IDNA: we already discussed this.
Yes, but I'm not clever enough to understand, so to me there's still a problem.
The URL Standard actually restricts ports to a 16-bit integer. That's different from 86 which has no such restriction.
Ah yes, good point. I've added a mention about that now.
Apart from space there's a number of ASCII code points that are parsed in the URL Standard whereas 86 would reject. That's true for most components I think.
Hm, that's valuable input. I should probably run some tests and figure some of that out to make that section more complete. Do you have any more detailed guesses/clues of ASCII codes that this could be? The spaces are what I've seen happen in the real world and none of the others have bitten me (ie no users have reported problems with other code points).

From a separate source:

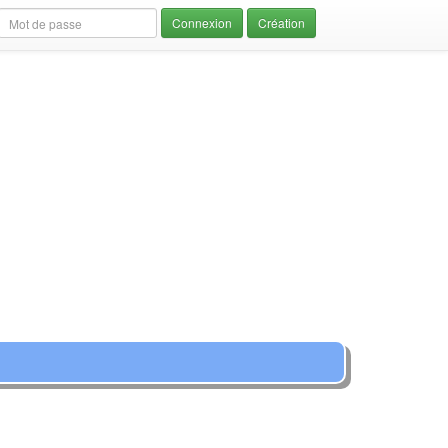
Création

you say there's no issues with fragments, but currently Firefox encodes spaces there, but other browsers do not. Or did you mean to limit this to issues that affect network protocols?
Not sure. I wasn't aware of any issues so I didn't list any. So other browsers encode other incoming spaces in URLs but leaves the spaces if they're part of the fragment? How inconsistent. I suppose in my case I've not experienced this issue very much since I work with URLs much more outside of browsers where spaces normally are not part of URLs at all. Plus, fragments are more of a browser thing and not that used by non-browsers.
So the query part is different than the path in that aspect? It omits that part because I've never experienced any such problems and I'm unaware of those details. More problems than "just" non-ascii parts?
Yes, the encoding of the document is sometimes used for the percent-encoding, rather than just UTF-8. This doesn't happen frequently and would probably mostly affect legacy non-Western content, although legacy Western content can certainly be affected too.
Which URLs does it affect and which doesn't it affect?
Only URLs with a special scheme.
To me, it pretty clearly specifies @ as a separator which thus implies that the first occurrence ends the 'userinfo' field.
But it also disallows @ in userinfo so you can only have one. So if you are going to do error handling, whatever you do you cannot claim it is defined in some way.
Do you have any more detailed guesses/clues of ASCII codes that this could be?
Backtick, various braces, etc. Whether they get encoded or not can make/break various things.